Prud’hommes

mis en ligne le 22 septembre 2011
Ce qui frappe dans la mise en scène de ce documentaire, c’est la prévalence de la dimension théâtrale de tout procès, au moins de toute comparution.
Cette théâtralité éclate dans l’attitude du juge – qu’il soit autoritaire ou conciliant – et surtout dans celle des avocats redoublant de politesses et flatteries les uns avec les autres ; elle contraste fortement avec la crudité de la situation des plaignants, victimes de conditions de travail exécrables, de harcèlement, de licenciement abusif. L’état d’urgence dans lequel ils se trouvent étant exposé avec insistance par un des avocats, à une représentante de l’entreprise qui refuse d’y croire.

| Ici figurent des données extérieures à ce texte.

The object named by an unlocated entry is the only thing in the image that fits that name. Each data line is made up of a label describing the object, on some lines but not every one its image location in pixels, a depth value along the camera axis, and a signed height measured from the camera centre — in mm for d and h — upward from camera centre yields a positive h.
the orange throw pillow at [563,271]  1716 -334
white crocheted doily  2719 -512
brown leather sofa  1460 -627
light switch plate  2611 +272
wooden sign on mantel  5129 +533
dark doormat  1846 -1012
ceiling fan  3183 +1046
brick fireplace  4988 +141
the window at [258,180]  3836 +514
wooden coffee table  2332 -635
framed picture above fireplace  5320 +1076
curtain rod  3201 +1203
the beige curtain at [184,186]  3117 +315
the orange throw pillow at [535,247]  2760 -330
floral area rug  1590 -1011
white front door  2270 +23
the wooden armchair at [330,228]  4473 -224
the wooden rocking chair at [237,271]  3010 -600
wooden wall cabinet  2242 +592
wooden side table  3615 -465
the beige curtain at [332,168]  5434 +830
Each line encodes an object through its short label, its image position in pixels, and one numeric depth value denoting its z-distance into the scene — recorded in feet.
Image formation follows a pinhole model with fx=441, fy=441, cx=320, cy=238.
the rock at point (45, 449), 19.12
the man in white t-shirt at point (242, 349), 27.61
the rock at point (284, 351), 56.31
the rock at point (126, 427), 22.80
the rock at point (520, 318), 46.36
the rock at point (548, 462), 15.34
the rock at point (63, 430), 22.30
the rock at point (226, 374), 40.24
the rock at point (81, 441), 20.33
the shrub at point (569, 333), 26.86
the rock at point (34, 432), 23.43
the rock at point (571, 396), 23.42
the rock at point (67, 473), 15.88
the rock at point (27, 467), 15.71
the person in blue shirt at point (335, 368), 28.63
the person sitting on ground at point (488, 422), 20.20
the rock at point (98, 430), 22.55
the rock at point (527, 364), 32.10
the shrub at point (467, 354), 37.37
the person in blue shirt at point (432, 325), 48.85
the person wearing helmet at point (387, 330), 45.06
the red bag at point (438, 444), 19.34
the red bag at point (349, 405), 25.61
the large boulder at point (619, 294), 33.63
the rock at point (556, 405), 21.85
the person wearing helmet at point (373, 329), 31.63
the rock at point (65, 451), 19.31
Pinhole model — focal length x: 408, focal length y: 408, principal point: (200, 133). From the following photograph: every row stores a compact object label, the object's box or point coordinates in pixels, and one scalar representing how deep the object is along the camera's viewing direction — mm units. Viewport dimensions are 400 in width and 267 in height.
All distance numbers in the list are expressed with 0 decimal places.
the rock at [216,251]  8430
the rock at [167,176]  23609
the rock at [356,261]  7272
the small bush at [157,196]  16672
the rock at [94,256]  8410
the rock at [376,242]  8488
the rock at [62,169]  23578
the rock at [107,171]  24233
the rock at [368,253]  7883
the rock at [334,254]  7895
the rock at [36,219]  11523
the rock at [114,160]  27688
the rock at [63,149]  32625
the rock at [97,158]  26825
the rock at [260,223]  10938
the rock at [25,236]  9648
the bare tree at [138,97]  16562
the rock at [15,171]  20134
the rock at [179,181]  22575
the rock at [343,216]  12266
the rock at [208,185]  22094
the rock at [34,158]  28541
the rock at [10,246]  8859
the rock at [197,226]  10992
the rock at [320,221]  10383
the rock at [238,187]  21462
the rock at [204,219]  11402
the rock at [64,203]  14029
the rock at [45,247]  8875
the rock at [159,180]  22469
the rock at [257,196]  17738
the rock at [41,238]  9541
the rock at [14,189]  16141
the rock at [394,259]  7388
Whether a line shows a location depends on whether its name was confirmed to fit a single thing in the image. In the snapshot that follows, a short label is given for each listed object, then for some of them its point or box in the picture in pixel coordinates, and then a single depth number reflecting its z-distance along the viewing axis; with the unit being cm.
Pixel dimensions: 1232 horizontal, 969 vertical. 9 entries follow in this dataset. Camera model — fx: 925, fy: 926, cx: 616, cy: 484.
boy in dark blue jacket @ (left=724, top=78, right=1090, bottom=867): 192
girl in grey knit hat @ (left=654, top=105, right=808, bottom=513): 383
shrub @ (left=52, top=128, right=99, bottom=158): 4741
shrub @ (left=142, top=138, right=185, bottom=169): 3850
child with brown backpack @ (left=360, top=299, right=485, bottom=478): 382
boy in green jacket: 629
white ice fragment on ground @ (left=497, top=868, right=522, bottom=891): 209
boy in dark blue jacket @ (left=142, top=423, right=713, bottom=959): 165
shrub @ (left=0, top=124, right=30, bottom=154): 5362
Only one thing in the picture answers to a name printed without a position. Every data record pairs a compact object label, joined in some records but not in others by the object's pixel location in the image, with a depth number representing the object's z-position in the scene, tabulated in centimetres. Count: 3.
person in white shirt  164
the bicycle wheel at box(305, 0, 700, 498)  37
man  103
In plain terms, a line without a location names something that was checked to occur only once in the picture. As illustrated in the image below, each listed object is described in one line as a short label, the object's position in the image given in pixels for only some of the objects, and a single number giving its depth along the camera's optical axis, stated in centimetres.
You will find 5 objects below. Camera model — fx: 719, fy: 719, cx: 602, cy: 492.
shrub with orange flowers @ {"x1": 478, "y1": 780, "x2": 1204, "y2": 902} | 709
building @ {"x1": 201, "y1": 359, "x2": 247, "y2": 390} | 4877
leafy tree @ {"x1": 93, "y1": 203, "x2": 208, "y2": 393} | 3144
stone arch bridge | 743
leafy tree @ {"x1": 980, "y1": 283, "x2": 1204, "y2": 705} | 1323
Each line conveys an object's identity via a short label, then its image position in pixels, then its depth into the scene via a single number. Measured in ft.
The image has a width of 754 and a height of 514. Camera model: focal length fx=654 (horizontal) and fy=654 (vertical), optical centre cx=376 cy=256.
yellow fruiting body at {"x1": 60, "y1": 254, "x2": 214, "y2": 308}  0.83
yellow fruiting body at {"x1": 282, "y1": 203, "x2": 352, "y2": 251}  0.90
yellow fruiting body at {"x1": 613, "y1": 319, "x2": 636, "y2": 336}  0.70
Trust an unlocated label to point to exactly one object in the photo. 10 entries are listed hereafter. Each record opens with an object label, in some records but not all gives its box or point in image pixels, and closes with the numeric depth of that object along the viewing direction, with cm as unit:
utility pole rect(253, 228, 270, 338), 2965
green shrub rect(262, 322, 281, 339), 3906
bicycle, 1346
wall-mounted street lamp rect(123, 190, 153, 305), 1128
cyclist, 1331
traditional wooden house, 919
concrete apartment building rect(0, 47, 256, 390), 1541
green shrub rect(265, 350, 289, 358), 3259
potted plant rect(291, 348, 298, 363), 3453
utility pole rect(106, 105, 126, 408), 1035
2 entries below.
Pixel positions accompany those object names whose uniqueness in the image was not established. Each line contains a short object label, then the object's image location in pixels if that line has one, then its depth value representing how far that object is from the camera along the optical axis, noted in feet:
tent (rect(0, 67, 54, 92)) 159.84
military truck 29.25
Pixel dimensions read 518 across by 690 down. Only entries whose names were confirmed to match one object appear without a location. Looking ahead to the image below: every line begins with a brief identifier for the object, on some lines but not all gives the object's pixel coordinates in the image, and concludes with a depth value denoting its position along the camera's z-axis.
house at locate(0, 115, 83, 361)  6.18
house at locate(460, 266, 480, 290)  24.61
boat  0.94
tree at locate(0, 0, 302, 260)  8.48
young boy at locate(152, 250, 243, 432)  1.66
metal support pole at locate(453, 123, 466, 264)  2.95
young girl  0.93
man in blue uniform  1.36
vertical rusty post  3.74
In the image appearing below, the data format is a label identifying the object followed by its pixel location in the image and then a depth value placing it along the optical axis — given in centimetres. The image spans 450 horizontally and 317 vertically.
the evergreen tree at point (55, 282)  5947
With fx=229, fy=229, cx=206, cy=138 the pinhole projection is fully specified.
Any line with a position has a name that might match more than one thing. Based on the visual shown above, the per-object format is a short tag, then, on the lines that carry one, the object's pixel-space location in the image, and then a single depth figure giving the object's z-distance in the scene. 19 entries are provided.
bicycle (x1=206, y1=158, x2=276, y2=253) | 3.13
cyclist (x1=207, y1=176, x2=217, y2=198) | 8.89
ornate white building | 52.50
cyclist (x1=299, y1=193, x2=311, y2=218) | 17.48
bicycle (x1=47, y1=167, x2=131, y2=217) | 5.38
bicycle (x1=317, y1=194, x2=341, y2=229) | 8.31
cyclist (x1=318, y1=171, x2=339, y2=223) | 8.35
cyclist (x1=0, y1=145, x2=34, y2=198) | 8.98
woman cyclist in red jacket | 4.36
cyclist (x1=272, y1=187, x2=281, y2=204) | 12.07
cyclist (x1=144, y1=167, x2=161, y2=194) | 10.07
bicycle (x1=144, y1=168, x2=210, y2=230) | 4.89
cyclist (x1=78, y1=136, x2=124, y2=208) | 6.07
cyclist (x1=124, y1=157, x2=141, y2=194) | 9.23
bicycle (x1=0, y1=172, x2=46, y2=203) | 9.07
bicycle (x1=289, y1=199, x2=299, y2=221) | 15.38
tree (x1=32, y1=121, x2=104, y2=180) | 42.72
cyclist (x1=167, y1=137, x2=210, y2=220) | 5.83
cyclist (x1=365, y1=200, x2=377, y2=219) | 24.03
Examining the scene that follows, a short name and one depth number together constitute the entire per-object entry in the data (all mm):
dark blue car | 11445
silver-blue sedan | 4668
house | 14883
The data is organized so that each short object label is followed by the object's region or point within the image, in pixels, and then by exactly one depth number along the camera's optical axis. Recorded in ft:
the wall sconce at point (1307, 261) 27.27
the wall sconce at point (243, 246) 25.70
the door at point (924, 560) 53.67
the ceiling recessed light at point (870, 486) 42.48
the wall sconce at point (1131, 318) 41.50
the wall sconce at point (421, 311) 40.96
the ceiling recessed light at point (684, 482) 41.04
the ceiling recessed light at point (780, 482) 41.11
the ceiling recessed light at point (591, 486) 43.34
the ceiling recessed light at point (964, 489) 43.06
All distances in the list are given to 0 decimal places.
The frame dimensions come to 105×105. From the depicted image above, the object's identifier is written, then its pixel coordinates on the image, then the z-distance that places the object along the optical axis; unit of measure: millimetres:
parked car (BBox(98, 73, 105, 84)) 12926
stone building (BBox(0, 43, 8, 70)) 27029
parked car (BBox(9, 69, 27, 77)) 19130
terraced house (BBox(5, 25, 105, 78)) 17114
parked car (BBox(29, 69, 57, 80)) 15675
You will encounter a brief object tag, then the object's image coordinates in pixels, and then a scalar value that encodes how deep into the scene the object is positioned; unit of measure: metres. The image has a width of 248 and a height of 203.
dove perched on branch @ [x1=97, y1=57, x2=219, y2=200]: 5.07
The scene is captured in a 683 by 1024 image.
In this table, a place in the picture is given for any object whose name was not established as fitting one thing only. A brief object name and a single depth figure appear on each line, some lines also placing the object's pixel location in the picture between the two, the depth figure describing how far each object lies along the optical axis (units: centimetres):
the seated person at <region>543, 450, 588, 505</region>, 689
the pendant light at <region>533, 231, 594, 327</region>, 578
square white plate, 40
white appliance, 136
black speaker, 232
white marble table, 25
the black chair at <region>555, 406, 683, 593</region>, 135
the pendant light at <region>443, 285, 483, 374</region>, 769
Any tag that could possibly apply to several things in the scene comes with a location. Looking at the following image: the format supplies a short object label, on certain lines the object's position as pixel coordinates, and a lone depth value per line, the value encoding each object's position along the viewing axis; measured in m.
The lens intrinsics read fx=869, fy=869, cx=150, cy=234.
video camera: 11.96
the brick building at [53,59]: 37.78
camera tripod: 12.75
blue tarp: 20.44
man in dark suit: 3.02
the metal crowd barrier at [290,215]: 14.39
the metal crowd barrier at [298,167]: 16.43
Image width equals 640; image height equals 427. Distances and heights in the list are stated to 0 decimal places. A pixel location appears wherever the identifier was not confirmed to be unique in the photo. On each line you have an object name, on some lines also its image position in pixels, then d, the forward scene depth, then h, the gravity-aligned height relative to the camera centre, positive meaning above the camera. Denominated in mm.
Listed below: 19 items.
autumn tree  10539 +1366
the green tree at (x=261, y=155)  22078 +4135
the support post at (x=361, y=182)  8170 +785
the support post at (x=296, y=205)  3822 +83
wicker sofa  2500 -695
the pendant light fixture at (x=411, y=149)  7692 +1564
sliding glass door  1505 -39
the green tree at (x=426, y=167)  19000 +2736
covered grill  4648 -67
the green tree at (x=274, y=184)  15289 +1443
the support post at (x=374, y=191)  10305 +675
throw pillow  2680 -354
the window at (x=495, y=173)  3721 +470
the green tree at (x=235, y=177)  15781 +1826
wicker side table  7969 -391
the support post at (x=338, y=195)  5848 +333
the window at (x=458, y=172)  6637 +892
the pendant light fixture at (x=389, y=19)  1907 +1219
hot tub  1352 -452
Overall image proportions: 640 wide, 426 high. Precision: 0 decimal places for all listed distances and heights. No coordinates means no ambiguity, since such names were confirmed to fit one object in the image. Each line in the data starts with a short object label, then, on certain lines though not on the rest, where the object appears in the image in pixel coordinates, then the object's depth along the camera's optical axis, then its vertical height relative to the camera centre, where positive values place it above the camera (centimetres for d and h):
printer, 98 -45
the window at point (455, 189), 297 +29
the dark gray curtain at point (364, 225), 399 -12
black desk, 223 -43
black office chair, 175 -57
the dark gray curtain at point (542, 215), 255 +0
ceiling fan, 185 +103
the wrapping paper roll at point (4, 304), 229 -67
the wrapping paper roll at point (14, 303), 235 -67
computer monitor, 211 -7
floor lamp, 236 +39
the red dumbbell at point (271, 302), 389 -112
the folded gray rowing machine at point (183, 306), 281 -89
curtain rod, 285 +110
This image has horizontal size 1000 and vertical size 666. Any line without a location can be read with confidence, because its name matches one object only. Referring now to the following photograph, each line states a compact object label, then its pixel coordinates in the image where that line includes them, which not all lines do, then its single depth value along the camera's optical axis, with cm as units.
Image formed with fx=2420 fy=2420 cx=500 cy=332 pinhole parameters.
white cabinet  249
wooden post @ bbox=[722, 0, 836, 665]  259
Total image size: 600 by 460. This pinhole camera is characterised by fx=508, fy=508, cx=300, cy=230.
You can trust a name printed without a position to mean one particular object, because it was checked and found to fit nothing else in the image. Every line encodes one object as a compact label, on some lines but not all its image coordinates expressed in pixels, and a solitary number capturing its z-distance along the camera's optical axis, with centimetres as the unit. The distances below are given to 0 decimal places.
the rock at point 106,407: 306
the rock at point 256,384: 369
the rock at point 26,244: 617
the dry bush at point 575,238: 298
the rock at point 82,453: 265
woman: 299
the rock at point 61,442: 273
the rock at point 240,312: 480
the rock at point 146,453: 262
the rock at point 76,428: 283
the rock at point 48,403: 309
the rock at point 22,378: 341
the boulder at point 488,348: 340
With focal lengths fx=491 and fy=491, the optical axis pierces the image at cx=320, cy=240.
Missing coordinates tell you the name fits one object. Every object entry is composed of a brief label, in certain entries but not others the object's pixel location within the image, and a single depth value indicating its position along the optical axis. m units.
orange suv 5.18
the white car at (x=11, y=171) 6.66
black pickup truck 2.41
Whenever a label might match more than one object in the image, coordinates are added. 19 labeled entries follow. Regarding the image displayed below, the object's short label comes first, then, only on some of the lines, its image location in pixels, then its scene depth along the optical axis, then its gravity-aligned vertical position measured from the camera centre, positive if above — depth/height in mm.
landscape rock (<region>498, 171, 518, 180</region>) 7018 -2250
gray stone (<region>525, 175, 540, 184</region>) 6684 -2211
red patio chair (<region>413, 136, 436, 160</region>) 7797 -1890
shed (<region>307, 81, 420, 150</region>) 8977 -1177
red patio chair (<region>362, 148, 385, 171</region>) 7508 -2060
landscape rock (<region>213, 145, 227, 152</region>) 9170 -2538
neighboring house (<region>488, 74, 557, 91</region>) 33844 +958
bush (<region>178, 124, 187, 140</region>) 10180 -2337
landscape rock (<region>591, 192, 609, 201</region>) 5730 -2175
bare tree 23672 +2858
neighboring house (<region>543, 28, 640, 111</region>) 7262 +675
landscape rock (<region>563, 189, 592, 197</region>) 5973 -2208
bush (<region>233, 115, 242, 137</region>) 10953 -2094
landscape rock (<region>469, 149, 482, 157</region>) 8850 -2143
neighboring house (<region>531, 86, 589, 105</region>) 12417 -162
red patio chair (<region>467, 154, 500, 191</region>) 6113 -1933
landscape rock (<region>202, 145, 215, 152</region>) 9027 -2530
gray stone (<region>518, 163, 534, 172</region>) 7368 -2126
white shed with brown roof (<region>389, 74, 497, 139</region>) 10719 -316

Diverses formes d’abus sont abordées selon un montage savant, qui opère par recroisement des affaires et des destins – chaque séance au tribunal étant précédée d’un dialogue avec le responsable syndical ou l’avocat.
Dominent les cas d’emplois précaires, attribués à des Maghrébins ou à des Africaines, ou à de presque adolescents. La plus âgée est une Polonaise qui, comme l’une des Africaines, déplore sa piètre connaissance de la langue française qui redouble sa vulnérabilité.
On est ému par le mélange d’intelligence, de lucidité et la détresse de ces ouvriers et employés – les femmes, pleines de résolution, finissant par fondre en larmes. Hormis l’une, dressant implacablement, dans un langage de sociologue, le tableau de l’exploitation moderne dont elle est victime, où le temps de travail coïncide désormais avec celui de l’existence entière, déréglant celle-ci.
Est totalement absent l’humour qui caractérisait par exemple 10e Chambre. Instants d’audience de Raymond Depardon – humour lié aux angles de prise de vue qui, là, sont assez répétitifs, et surtout à la complexité, et du coup à la richesse d’observation des « cas » de délinquance. Dans ces comparutions aux prud’hommes rien n’est clairement réparti : délit d’une part et jugement de l’autre, puisque l’enjeu de la confrontation est précisément de déterminer qui est la victime et qui le coupable – le bon et le méchant, comme dit un avocat.
Une bande-son intéressante, avec des passages abstraits de conversations feutrées s’entrecroisant derrière les portes closes, et une musique discrète sans dramatisation.
Les images de ces portes alternent avec la vision des couloirs, des murs aux fresques militantes, des statues dont celle de Guillaume Tell, rythmée par le plan d’ensemble du majestueux palais de justice de Lausanne et créant une impression de secret, de gravité, à la limite de l’étouffement.
Les issues sont diverses. Certains salariés abandonnent, d’autres gagnent, la plupart transigent. La familiarité qui s’établit tout au long du film entre les spectateurs et ces femmes et ces hommes malmenés se heurtant avec brutalité, à des « verdicts » insatisfaisants qui ne remettent pas vraiment en question l’ordre dominant.